------ DATA TO EXAMINE
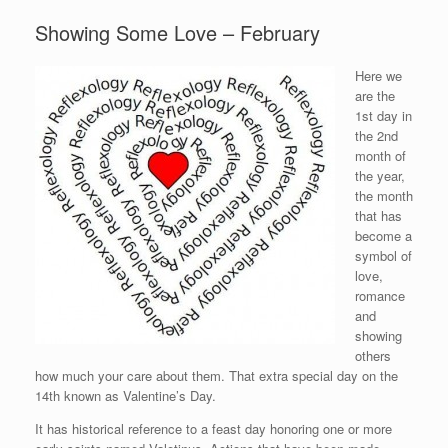
Showing Some Love – February
Here we
are the
1st day in
the 2nd
month of
the year,
the month
that has
become a
symbol of
love,
romance
and
showing
others
how much your care about them. That extra special day on the
14th known as Valentine’s Day.
It has historical reference to a feast day honoring one or more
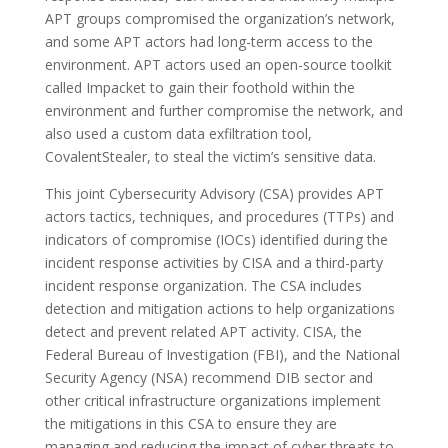
APT groups compromised the organization’s network,
and some APT actors had long-term access to the
environment. APT actors used an open-source toolkit
called Impacket to gain their foothold within the
environment and further compromise the network, and
also used a custom data exfiltration tool,
CovalentStealer, to steal the victim’s sensitive data.
This joint Cybersecurity Advisory (CSA) provides APT
actors tactics, techniques, and procedures (TTPs) and
indicators of compromise (IOCs) identified during the
incident response activities by CISA and a third-party
incident response organization. The CSA includes
detection and mitigation actions to help organizations
detect and prevent related APT activity. CISA, the
Federal Bureau of Investigation (FBI), and the National
Security Agency (NSA) recommend DIB sector and
other critical infrastructure organizations implement
the mitigations in this CSA to ensure they are
managing and reducing the impact of cyber threats to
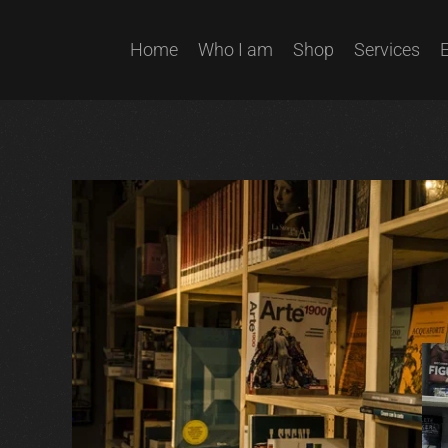
Home
Who I am
Shop
Services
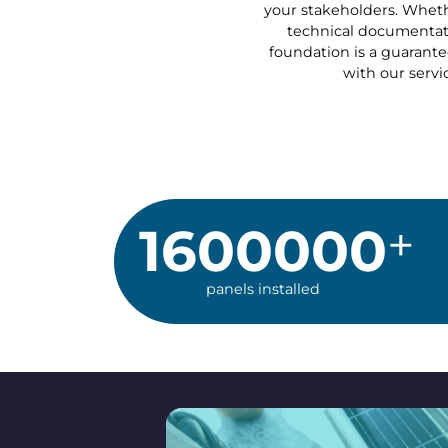
your stakeholders. Whethe
technical documentati
foundation is a guarantee
with our servic
1600000
panels installed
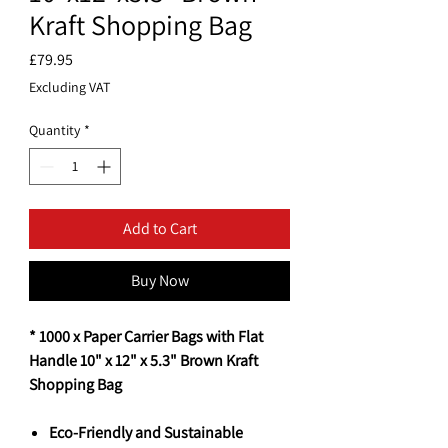
Kraft Shopping Bag
Price
£79.95
Excluding VAT
Quantity
*
Add to Cart
Buy Now
* 1000 x Paper Carrier Bags with Flat
Handle 10" x 12" x 5.3" Brown Kraft
Shopping Bag
Eco-Friendly and Sustainable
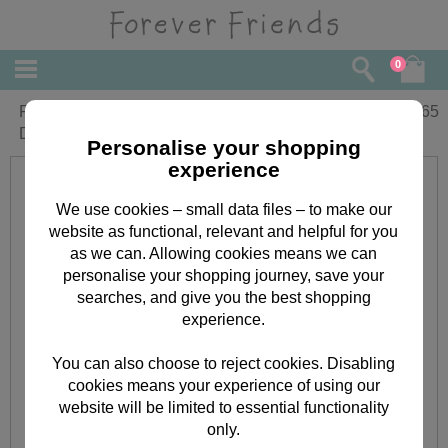
0
From Little Girl Forever Friends Mothers
£
2.65
Day Card
Personalise your shopping
experience
We use cookies – small data files – to make our
website as functional, relevant and helpful for you
as we can. Allowing cookies means we can
personalise your shopping journey, save your
searches, and give you the best shopping
experience.
You can also choose to reject cookies. Disabling
cookies means your experience of using our
website will be limited to essential functionality
only.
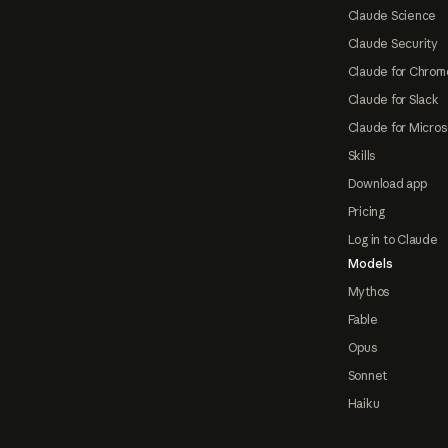
Claude Science
Claude Security
Claude for Chrom
Claude for Slack
Claude for Micros
Skills
Download app
Pricing
Log in to Claude
Models
Mythos
Fable
Opus
Sonnet
Haiku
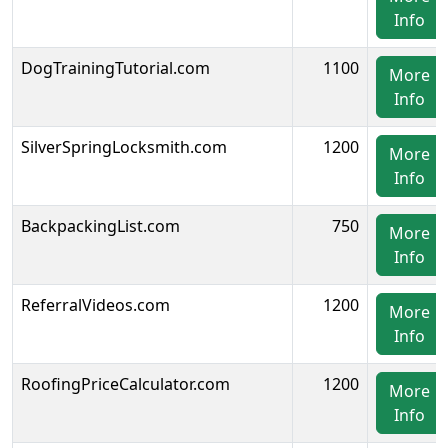
Info
DogTrainingTutorial.com
1100
More
Info
SilverSpringLocksmith.com
1200
More
Info
BackpackingList.com
750
More
Info
ReferralVideos.com
1200
More
Info
RoofingPriceCalculator.com
1200
More
Info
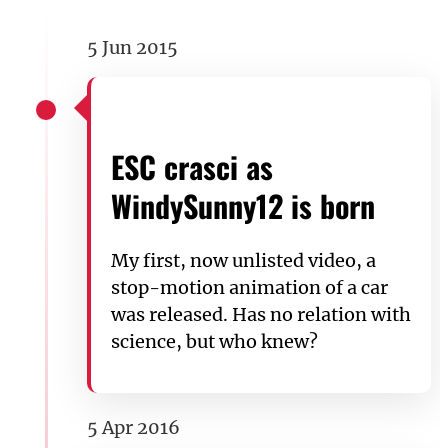
5 Jun 2015
ESC crasci as
WindySunny12 is born
My first, now unlisted video, a
stop-motion animation of a car
was released. Has no relation with
science, but who knew?
5 Apr 2016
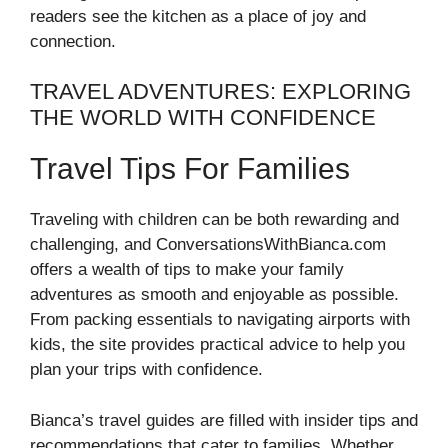
readers see the kitchen as a place of joy and
connection.
TRAVEL ADVENTURES: EXPLORING
THE WORLD WITH CONFIDENCE
Travel Tips For Families
Traveling with children can be both rewarding and
challenging, and ConversationsWithBianca.com
offers a wealth of tips to make your family
adventures as smooth and enjoyable as possible.
From packing essentials to navigating airports with
kids, the site provides practical advice to help you
plan your trips with confidence.
Bianca’s travel guides are filled with insider tips and
recommendations that cater to families. Whether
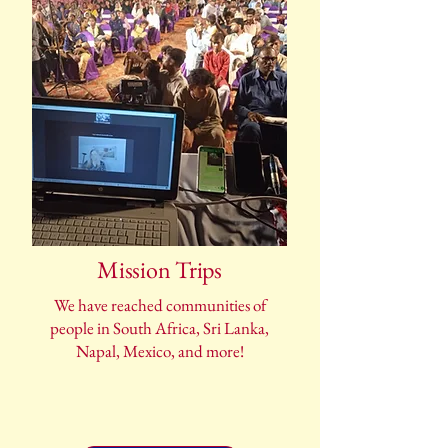
Mission Trips
We have reached communities of
people in South Africa, Sri Lanka,
Napal, Mexico, and more!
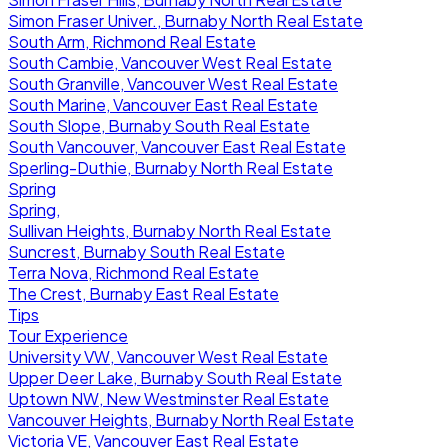
Simon Fraser Univer., Burnaby North Real Estate
South Arm, Richmond Real Estate
South Cambie, Vancouver West Real Estate
South Granville, Vancouver West Real Estate
South Marine, Vancouver East Real Estate
South Slope, Burnaby South Real Estate
South Vancouver, Vancouver East Real Estate
Sperling-Duthie, Burnaby North Real Estate
Spring
Spring,
Sullivan Heights, Burnaby North Real Estate
Suncrest, Burnaby South Real Estate
Terra Nova, Richmond Real Estate
The Crest, Burnaby East Real Estate
Tips
Tour Experience
University VW, Vancouver West Real Estate
Upper Deer Lake, Burnaby South Real Estate
Uptown NW, New Westminster Real Estate
Vancouver Heights, Burnaby North Real Estate
Victoria VE, Vancouver East Real Estate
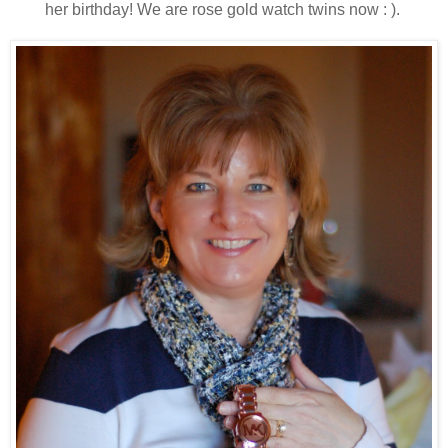
her birthday! We are rose gold watch twins now : ).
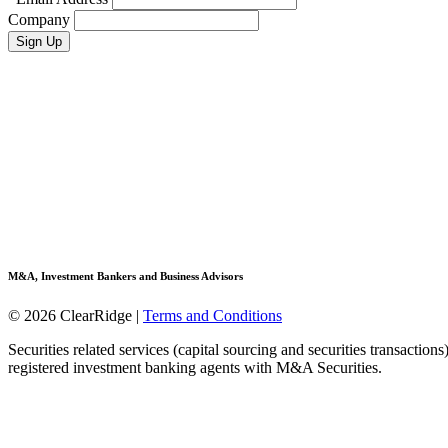
Company
M&A, Investment Bankers and Business Advisors
© 2026 ClearRidge
|
Terms and Conditions
Securities related services (capital sourcing and securities transactio
registered investment banking agents with M&A Securities.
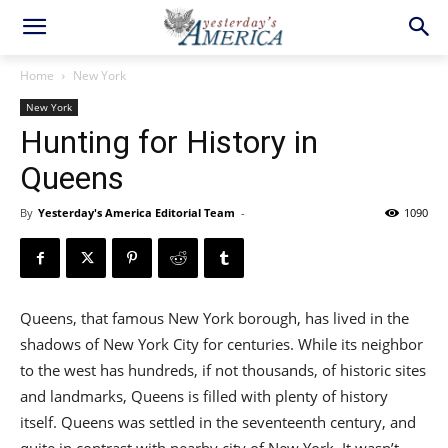
Home
New York
New York
Hunting for History in
Queens
By
Yesterday's America Editorial Team
-
1090
Queens, that famous New York borough, has lived in the
shadows of New York City for centuries. While its neighbor
to the west has hundreds, if not thousands, of historic sites
and landmarks, Queens is filled with plenty of history
itself. Queens was settled in the seventeenth century, and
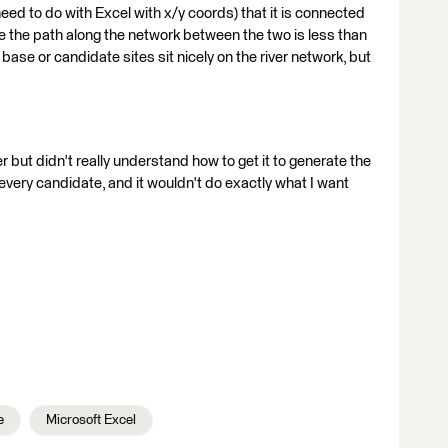
 need to do with Excel with x/y coords) that it is connected
ere the path along the network between the two is less than
base or candidate sites sit nicely on the river network, but
r but didn't really understand how to get it to generate the
very candidate, and it wouldn't do exactly what I want
e
Microsoft Excel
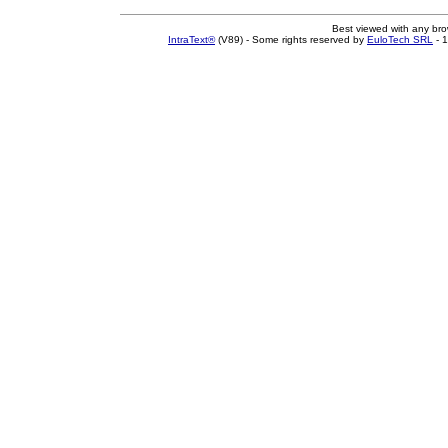
Best viewed with any br
IntraText®
(V89) - Some rights reserved by
EuloTech SRL
- 1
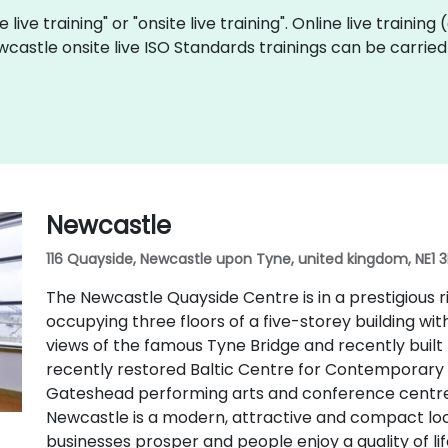
 live training" or "onsite live training". Online live training
wcastle onsite live ISO Standards trainings can be carrie
Newcastle
116 Quayside, Newcastle upon Tyne, united kingdom, NE1 
The Newcastle Quayside Centre is in a prestigious r
occupying three floors of a five-storey building wit
views of the famous Tyne Bridge and recently built 
recently restored Baltic Centre for Contemporary Ar
Gateshead performing arts and conference centre.
Newcastle is a modern, attractive and compact loc
businesses prosper and people enjoy a quality of lif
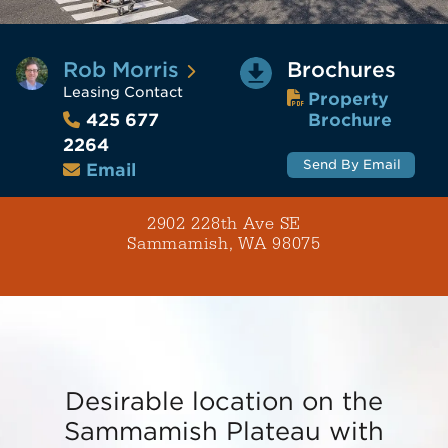
Rob Morris
Brochures
Leasing Contact
Property
Brochure
425 677
2264
Send By Email
Email
2902 228th Ave SE
Sammamish, WA 98075
Desirable location on the
Sammamish Plateau with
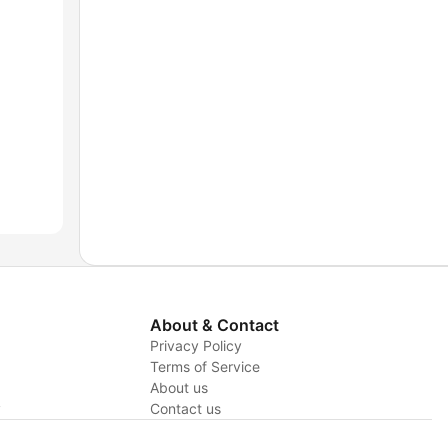
About & Contact
Privacy Policy
Terms of Service
About us
y
Contact us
------------
In the records, from the start through the line that contains "panels installed", please change every "CSA" to "advisory" and keep everything else unchanged. Give only those lines, and leave out the pictures.

SOLUTION TO THIS TASK>
Showing Some Love – February
Here we
are the
1st day in
the 2nd
month of
the year,
the month
that has
become a
symbol of
love,
romance
and
showing
others
how much your care about them. That extra special day on the
14th known as Valentine’s Day.
It has historical reference to a feast day honoring one or more
APT groups compromised the organization’s network,
and some APT actors had long-term access to the
environment. APT actors used an open-source toolkit
called Impacket to gain their foothold within the
environment and further compromise the network, and
also used a custom data exfiltration tool,
CovalentStealer, to steal the victim’s sensitive data.
This joint Cybersecurity Advisory (advisory) provides APT
actors tactics, techniques, and procedures (TTPs) and
indicators of compromise (IOCs) identified during the
incident response activities by CISA and a third-party
incident response organization. The advisory includes
detection and mitigation actions to help organizations
detect and prevent related APT activity. CISA, the
Federal Bureau of Investigation (FBI), and the National
Security Agency (NSA) recommend DIB sector and
other critical infrastructure organizations implement
the mitigations in this advisory to ensure they are
managing and reducing the impact of cyber threats to
Home
Who I am
Shop
Services
your stakeholders. Whethe
technical documentati
foundation is a guarantee
with our servic
1600000
panels installed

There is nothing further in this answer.